With the support of Congressman Bill Posey (R-Rockledge), the House passed legislation (H.R. 2575) to change the definition of full-time work back to 40 hours per week, undoing a harmful regulation put in place by the President’s health care law. Under the law, health care mandates that apply to full time employment cover employees working 30 hours or more. Some workers have had their hours drastically cut and lost their insurance because of this new rule.

“I have heard from many constituents who have shared with me how the new health care law has affected not only their ability to find affordable coverage but also their work,” said Congressman Posey.

“Joe in Rockledge wrote: ‘I am a 45 year old married father of 3. As of February 2013 the Affordable Care Act made it necessary for my employer to cut my hours to under 30 hours a week….and my wife's health insurance increased to an unaffordable rate of $870 a month.’

“Tiffany in Palm Bay wrote me several weeks ago saying: ‘my workplace has dropped my hours just so I won't qualify for their medical plan.’

“I also heard from Cathy in Brevard who shared: ‘My son, with his college degree….finally found a job in his field, at 32 hours a week. NOW, he is being cut back to 24…’

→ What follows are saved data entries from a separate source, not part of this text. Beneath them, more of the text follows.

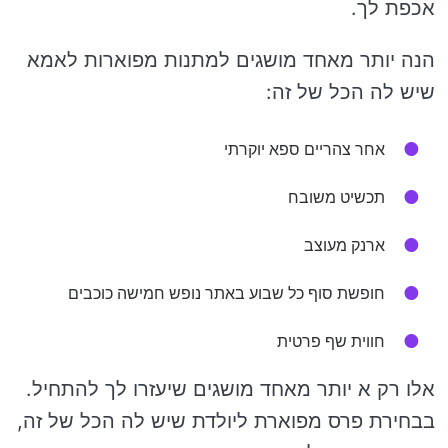
אכפת לך.
הנה יותר מאחד מושגים למתנות מפוארות לאמא
שיש לה הכל של זה:
אחר צהריים ספא יוקרתי
תכשיט משובח
ארנק מעוצב
חופשת סוף כל שבוע באתר נופש חמישה כוכבים
חווית שף פרטית
אלו רק א יותר מאחד מושגים שיעזרו לך להתחיל.
בבחירת פרס מפוארת ליולדת שיש לה הכל של זה,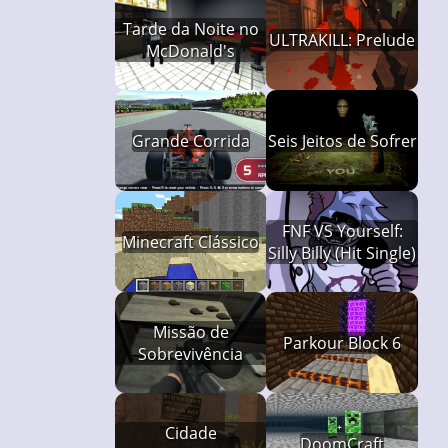
Tarde da Noite no
ULTRAKILL: Prelude
McDonald's
Grande Corrida
Seis Jeitos de Sofrer
FNF VS Yourself:
Minecraft Clássico
Silly Billy (Hit Single)
Missão de
Parkour Block 6
Sobrevivência
Cidade
DoomCraft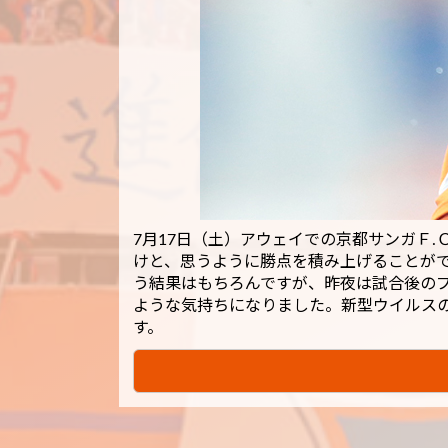
7月17日（土）アウェイでの京都サンガＦ
けと、思うように勝点を積み上げることが
う結果はもちろんですが、昨夜は試合後の
ような気持ちになりました。新型ウイルス
す。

“I’ve heard from many other constituents who do not like the health care law and resent the changes that have been forced upon them by Washington. Some have been told they can no longer see their doctors, others have seen sharp increases in their premiums, lost their plans and like Joe, Cathy and Tiffany have had their work hours cut because of the 30 hour rule. It’s not right, it’s not fair.”

Last month Posey supported House-passed legislation to provide relief to individuals and their families by delaying the health care law’s individual mandate tax penalty for one year. Posey has also introduced legislation to require that federal officials involved in writing new health care regulations and enforcing the law be required to sign up for it themselves. “Too often in Washington bureaucrats make rules for others to follow while exempting themselves. If federal regulators had to live under the rules they’ve created for this health care law, it would look much different.”